Technology ID
TAB-3734

Ionophores as Treatment for Sickle Cell Disease

E-Numbers
E-046-2017-0
Lead Inventor
Eaton, William (NIDDK)
Co-Inventors
Hofrichter, Harry (NIDDK)
Henry, Jeffrey (NIDDK)
Smith, Jeffrey (McKinsey & Company)
Applications
Therapeutics
Research Materials
Therapeutic Areas
Ophthalmology
Oncology
Infectious Disease
Endocrinology
Dental
Cardiology
Lead IC
NIDDK
ICs
NIDDK
This technology includes a method using ionophores to reduce sickling in patients with sickle cell disease. Sickle cell disease is caused by polymerization of a hemoglobin mutant, and the only approved treatment acts by replacing sickle hemoglobin with fetal hemoglobin, thereby increasing the delay time prior to polymerization. This drug is only partially successful because it does not induce fetal hemoglobin synthesis in all cells. The discovery of a drug that inhibits sickling in all cells has been hampered by the lack of a sensitive, quantitative and automated cellular assay for screening that is directly related to the pathogenesis. We have developed such a method and used it to discover that decreasing the intracellular-sickle hemoglobin concentration by increasing the volume of the red cell with ionophores is a powerful method to reduce sickling.

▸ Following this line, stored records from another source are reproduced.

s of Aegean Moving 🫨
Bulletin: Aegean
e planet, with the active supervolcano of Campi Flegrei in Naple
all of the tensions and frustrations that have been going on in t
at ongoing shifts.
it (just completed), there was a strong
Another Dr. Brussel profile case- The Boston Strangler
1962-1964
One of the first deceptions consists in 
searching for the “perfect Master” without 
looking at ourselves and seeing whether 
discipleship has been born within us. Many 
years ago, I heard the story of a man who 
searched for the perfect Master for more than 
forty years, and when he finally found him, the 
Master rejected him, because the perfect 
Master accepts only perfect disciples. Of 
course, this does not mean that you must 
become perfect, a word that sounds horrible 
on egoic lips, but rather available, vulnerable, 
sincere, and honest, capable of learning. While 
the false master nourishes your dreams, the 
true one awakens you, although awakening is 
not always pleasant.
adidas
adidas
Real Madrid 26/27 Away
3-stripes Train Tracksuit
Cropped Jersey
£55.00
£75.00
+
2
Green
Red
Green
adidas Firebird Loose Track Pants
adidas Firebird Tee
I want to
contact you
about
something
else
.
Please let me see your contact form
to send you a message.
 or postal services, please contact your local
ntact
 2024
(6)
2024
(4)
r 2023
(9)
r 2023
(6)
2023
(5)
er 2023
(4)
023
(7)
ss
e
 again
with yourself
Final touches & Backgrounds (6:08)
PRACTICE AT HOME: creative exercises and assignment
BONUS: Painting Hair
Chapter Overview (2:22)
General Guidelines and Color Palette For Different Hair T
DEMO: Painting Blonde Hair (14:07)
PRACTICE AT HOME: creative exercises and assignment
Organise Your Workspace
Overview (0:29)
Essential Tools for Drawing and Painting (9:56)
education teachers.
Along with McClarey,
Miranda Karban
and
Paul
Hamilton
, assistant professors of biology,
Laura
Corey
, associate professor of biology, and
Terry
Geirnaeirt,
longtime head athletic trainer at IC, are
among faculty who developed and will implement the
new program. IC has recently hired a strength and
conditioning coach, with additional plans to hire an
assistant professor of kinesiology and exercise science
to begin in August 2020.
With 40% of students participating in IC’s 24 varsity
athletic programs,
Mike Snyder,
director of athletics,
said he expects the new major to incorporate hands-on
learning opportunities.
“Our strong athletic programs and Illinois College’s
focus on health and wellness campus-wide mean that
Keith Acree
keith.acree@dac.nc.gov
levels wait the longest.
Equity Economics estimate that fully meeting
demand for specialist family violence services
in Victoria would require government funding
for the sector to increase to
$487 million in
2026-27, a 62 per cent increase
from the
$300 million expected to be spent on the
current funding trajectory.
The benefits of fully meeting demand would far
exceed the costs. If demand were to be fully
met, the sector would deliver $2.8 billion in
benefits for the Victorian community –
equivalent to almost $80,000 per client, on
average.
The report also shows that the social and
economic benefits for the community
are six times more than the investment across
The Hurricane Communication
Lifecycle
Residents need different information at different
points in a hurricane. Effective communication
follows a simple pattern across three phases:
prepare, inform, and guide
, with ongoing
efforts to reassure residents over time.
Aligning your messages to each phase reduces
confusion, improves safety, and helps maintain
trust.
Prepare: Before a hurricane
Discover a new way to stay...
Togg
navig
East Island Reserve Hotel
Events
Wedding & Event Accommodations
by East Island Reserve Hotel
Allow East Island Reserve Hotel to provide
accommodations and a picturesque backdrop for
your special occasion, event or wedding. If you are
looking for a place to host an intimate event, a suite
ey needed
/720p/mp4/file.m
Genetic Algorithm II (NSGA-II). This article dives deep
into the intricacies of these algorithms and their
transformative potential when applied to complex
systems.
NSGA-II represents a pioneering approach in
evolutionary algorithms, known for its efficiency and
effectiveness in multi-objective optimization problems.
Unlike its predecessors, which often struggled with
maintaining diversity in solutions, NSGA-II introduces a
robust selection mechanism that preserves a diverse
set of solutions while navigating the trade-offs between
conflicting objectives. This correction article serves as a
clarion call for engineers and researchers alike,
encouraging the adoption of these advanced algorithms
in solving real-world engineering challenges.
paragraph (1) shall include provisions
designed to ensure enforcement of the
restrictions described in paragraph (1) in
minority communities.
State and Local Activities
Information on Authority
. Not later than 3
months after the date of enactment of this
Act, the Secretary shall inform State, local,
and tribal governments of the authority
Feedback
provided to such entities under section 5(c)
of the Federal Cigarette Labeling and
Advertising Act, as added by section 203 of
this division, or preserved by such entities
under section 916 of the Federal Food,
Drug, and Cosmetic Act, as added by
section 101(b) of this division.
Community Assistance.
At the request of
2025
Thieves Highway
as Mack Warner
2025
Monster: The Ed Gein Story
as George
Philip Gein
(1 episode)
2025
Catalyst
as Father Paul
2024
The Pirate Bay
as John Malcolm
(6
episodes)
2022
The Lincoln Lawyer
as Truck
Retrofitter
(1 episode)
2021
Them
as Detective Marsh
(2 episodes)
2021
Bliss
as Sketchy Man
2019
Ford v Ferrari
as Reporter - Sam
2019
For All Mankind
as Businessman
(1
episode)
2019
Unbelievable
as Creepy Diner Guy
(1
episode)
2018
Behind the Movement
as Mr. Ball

Because of the enormous dependence of the delay time prior to polymerization on concentration, the resulting increase in sickling time from small a concentration decrease will be therapeutic because it will allow more cells to escape the narrow vessels of the tissues before fibers can form and result in vaso-occlusion.
Commercial Applications
Treatment of sickle cell disease.

Competitive Advantages
Novel mechanism of action; there are no current drugs that have been discovered to treat sickle cell disease that act by inhibiting polymerization of deoxyhemoglobin, the basic cause of the disease.